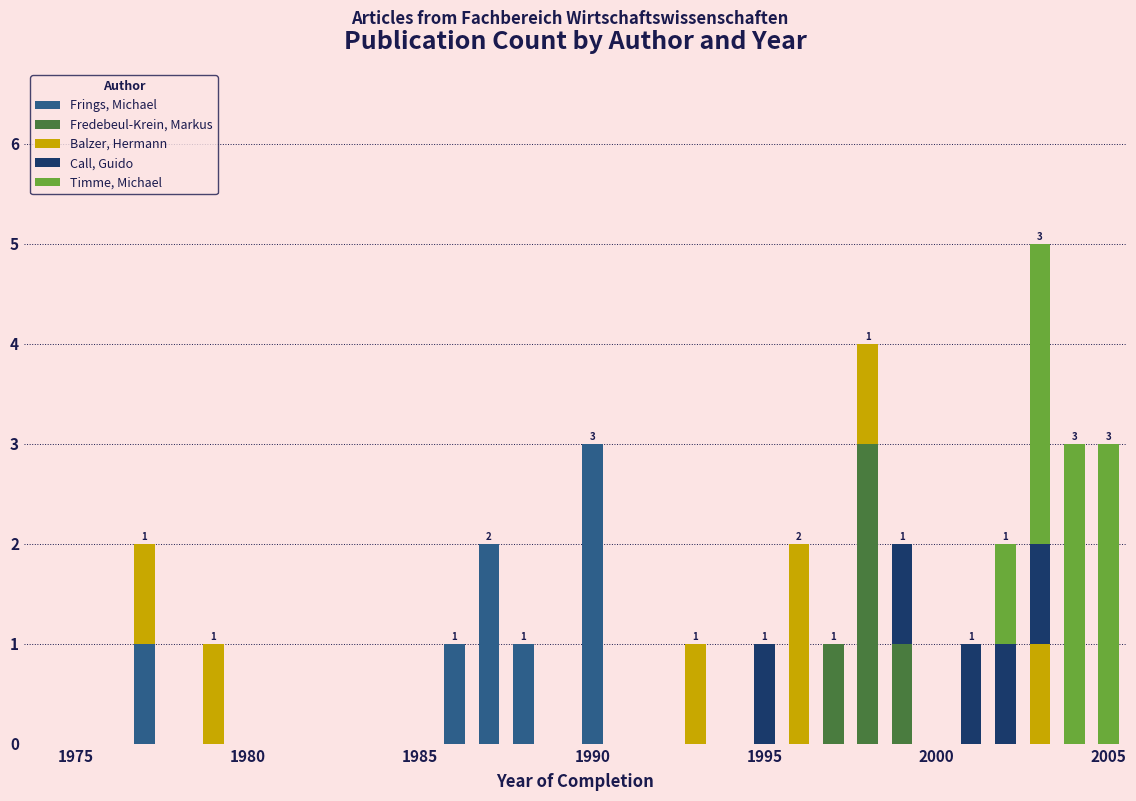

What is the maximum value for Frings, Michael?

3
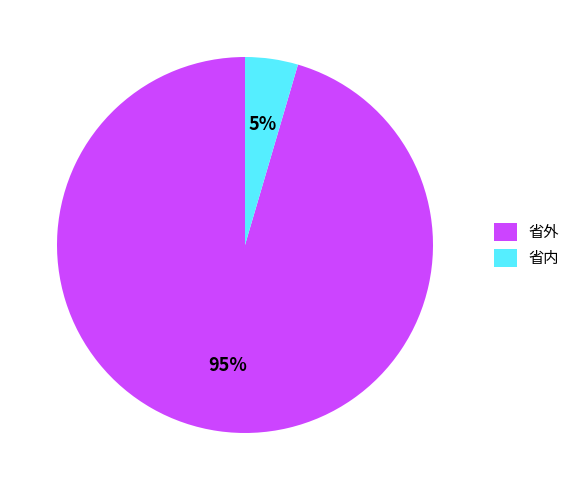

To the nearest percent, what is the average slice percentage?

50%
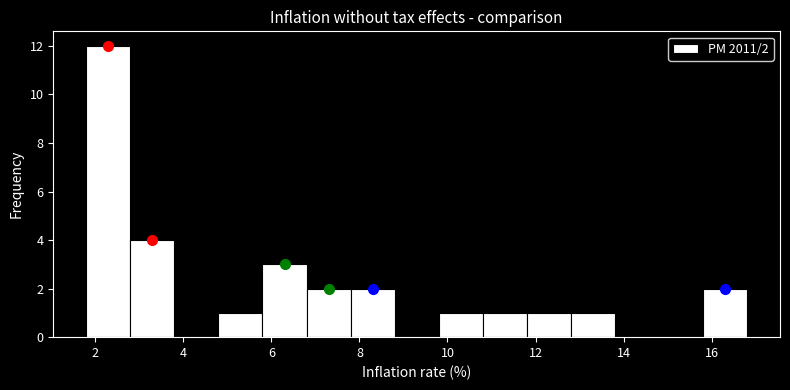

Which range on the x-axis has the tallest bar?

1.8 to 2.8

Problem to work on
Copy the entries word for word, from the line with "To the nearest" through the end of the entries, and leave out the pictures.

Written answer
To the nearest percent, what is the average slice percentage?

50%

Which range on the x-axis has the tallest bar?

1.8 to 2.8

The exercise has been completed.